Someone showed me the online reader they had to use for their classes.  Though i'm sure there are others that are equally shitty, this Brytewave digibook reader from Follett was unusable.  It was extremely slow, and navigation was made difficult because it would tend to direct the user to random pages instead of the ones specified.  It was cram time at the end of the semester, and the book she's trying to study keeps closing and going to random pages.  That's how e-book technology has revolutionized education and brought us to a bright new era of virtual learning!  Fuck the rent-seeking charlatans and the government money they rode in on.

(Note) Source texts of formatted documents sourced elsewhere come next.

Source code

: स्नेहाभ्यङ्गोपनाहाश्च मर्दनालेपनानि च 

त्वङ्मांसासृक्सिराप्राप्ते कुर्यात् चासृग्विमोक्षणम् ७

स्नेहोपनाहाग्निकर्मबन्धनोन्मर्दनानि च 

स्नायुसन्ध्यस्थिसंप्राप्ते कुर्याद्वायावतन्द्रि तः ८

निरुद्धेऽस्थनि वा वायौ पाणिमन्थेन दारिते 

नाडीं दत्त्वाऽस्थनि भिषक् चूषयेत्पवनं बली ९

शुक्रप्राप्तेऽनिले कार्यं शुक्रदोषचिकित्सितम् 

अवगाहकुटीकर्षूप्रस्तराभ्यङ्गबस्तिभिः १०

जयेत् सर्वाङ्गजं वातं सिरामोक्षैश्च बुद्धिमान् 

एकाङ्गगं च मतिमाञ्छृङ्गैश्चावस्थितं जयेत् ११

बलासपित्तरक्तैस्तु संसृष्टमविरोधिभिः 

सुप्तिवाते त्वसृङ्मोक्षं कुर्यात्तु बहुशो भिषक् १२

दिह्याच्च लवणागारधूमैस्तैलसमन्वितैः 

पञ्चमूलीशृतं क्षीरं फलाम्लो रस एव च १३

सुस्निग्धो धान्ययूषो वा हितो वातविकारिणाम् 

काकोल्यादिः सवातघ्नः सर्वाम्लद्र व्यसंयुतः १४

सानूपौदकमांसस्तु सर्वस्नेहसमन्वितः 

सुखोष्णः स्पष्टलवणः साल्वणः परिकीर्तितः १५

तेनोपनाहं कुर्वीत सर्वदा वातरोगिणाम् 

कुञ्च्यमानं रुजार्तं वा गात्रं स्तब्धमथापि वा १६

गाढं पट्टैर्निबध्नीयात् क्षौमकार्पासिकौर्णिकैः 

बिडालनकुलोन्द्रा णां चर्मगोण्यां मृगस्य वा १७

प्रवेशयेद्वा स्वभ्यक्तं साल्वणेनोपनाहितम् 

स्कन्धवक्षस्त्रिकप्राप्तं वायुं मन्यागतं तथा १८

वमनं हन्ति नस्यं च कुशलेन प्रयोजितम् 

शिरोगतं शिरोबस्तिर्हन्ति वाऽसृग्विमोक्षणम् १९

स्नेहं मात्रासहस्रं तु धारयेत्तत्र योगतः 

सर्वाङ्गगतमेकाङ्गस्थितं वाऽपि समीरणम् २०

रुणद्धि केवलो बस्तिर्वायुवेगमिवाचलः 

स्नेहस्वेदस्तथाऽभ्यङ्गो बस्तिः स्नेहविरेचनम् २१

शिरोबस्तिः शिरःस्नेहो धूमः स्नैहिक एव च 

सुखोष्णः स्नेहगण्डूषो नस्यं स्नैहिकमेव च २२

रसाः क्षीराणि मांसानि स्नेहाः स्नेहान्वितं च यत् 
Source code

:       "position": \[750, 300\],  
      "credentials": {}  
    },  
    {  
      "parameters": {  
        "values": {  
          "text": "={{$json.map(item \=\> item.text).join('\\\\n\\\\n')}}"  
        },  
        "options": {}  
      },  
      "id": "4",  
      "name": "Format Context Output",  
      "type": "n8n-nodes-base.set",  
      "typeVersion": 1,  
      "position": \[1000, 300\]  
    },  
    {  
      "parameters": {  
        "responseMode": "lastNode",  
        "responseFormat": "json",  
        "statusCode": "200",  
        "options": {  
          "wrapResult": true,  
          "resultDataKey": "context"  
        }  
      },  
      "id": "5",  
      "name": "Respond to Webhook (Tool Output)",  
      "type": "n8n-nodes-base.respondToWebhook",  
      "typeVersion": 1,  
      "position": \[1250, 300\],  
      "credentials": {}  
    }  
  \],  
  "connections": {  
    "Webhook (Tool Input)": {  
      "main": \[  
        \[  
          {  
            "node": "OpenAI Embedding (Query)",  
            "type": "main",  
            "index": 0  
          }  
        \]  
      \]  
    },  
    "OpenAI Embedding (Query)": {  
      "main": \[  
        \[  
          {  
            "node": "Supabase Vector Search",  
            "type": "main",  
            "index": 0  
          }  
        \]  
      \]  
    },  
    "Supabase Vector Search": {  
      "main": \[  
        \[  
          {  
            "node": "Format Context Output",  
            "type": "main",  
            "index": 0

That's the extent of the rant.  How to get the fucking shitty book as a pdf:
As you can guess, i wrote a script to capture the document.  Actually, i wrote two scripts.  The first script uses xdotool and scrot (a fast and script-friendly screenshot tool) to click through the document and capture all the image data.  It helps to have a large monitor, otherwise, one can zoom in and take multiple shots per page.  

#!/bin/bash
# click through drm'd digibooks in brytewave reader and copy them as screenshots

clickwait=1       
pagewait=20    # seconds to wait for next page to load
startpage=1     # useful in case of crash (it happens)
endpage=400   # the last reader page 
dumppath="/home/personface/pileofshittybooks"
docname="governmentbook"

xdotool search --screen 0 --name "BryteWave" windowfocus; 
page=$startpage
while [ $page -le $endpage ]; do
    scrot "$dumppath/$docname-$page.jpg"

    # use a screenshot to find button coordinates    
    sleep $clickwait; xdotool mousemove 1907 630
    sleep 0.1; xdotool click 1
    sleep $pagewait
    
    page=$[page+1]
done

The second script cuts the two pages out of each screenshot and compiles a minimal pdf from the images.

#!/bin/bash
# disassemble screenshots made of bryteclicker

docprefix="governmentbook"
pdfname="Fascist_Propaganda_by_CKSucker_10ed"

inext="jpg"
outext="jpg"
outqual=50 
endonduplicate=1

page=1
lastsize=0
for infile in $(ls -1tr $docprefix*.$inext); do
    # check for consecutive duplicates since screengrabber cannot verify page loads
    # if flag is set, assume duplicates indicate screengrabber is stalled on last page of document
    # useful when screengrabber doesn't know exact document size and is set with excess pagecount
    thissize=$(ls -l $infile | cut -d " " -f 5)
    if [ $lastsize == $thissize ]; then
        echo "$infile may be a duplicate of the previous file!"
        if [ $endonduplicate == 1 ]; then
            echo "i'm going to assume this is the end of the document"
            break;
        fi
    fi
    lastsize=$thissize

    # crop pages from screenshot
    # use GIMP to get coordinates
    convert -crop 670x1005+282+122 -quality $outqual $infile "output-$(printf "%04d" $page)-A.$outext"
    convert -crop 670x1005+968+122 -quality $outqual $infile "output-$(printf "%04d" $page)-B.$outext"
    page=$[$page+1]
done

convert output*.$outext $pdfname.pdf

Like i mentioned, one can get better image quality by making each page span more than one screenshot, but this complicates post-processing a tad.  The quality settings in the second script can also be tweaked for better output.  My method was a tradeoff between readability and file size reduction.